**DIRECTIVE**
Copy the listing word for word, starting at the line that holds "Obsessionnels Compulsifs)" and continuing through its last line, with both ends included. Leave the pictures out of your copy.

**DATA EXTRACT**

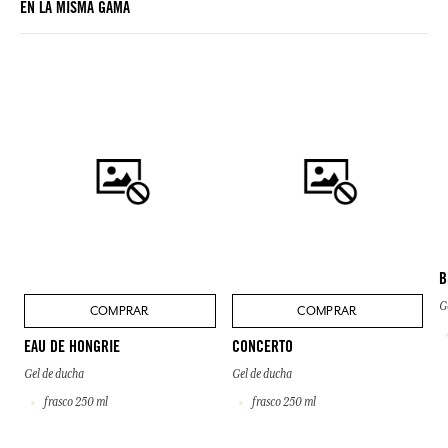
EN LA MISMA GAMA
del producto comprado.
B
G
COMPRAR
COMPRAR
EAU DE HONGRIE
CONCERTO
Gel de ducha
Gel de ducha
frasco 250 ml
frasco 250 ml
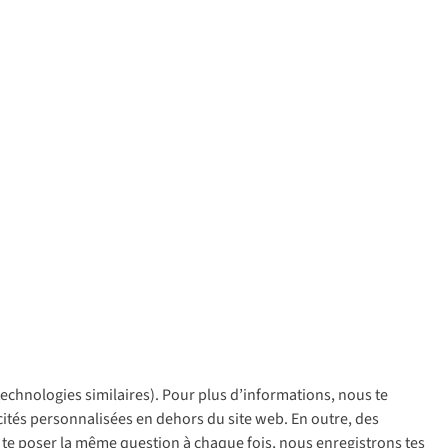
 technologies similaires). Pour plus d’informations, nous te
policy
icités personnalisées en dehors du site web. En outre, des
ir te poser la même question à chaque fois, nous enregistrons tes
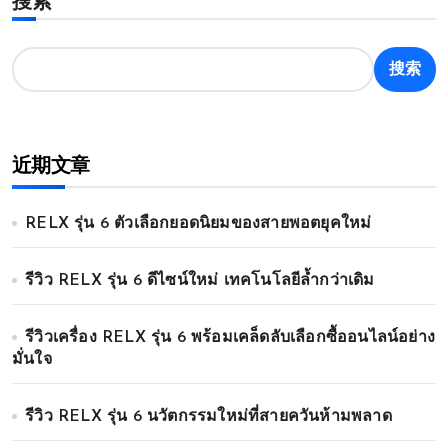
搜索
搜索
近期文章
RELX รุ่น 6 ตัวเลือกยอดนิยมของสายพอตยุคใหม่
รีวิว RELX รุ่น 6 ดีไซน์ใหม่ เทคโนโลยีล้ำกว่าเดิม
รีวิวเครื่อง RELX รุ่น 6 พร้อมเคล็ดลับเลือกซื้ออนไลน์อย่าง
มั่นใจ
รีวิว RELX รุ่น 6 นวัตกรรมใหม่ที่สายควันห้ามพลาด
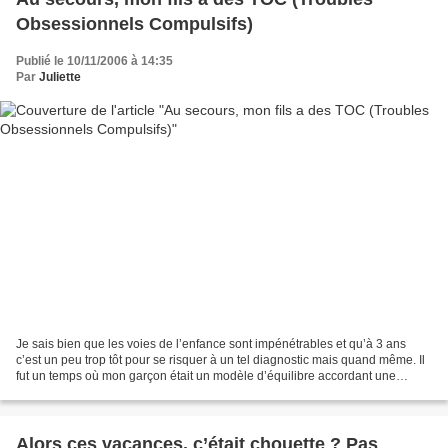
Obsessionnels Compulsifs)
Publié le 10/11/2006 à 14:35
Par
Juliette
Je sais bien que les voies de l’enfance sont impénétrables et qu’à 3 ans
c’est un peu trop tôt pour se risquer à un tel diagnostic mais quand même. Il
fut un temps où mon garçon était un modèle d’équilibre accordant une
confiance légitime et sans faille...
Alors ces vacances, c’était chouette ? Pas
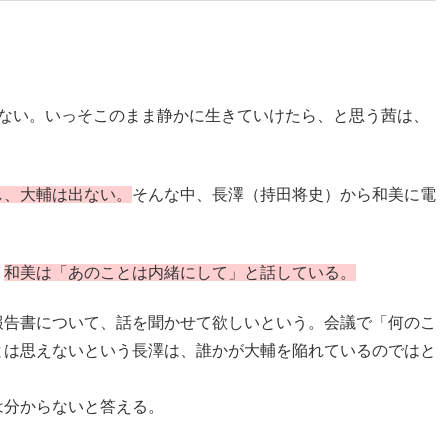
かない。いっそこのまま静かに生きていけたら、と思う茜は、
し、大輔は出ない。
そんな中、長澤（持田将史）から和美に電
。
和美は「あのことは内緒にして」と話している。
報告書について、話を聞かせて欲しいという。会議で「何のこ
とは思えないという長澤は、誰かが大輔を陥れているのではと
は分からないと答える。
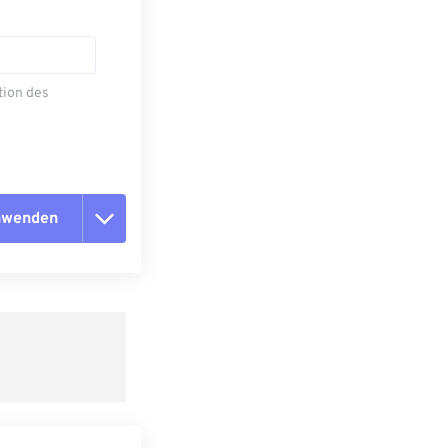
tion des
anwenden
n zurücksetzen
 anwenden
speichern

**ANSWER TO THE EXERCISE**
Obsessionnels Compulsifs)
Publié le 10/11/2006 à 14:35
Par
Juliette
Je sais bien que les voies de l’enfance sont impénétrables et qu’à 3 ans
c’est un peu trop tôt pour se risquer à un tel diagnostic mais quand même. Il
fut un temps où mon garçon était un modèle d’équilibre accordant une
confiance légitime et sans faille...
Alors ces vacances, c’était chouette ? Pas
かない。いっそこのまま静かに生きていけたら、と思う茜は、
し、大輔は出ない。
そんな中、長澤（持田将史）から和美に電
。
和美は「あのことは内緒にして」と話している。
報告書について、話を聞かせて欲しいという。会議で「何のこ
とは思えないという長澤は、誰かが大輔を陥れているのではと
は分からないと答える。
tion des
anwenden
n zurücksetzen
 anwenden
speichern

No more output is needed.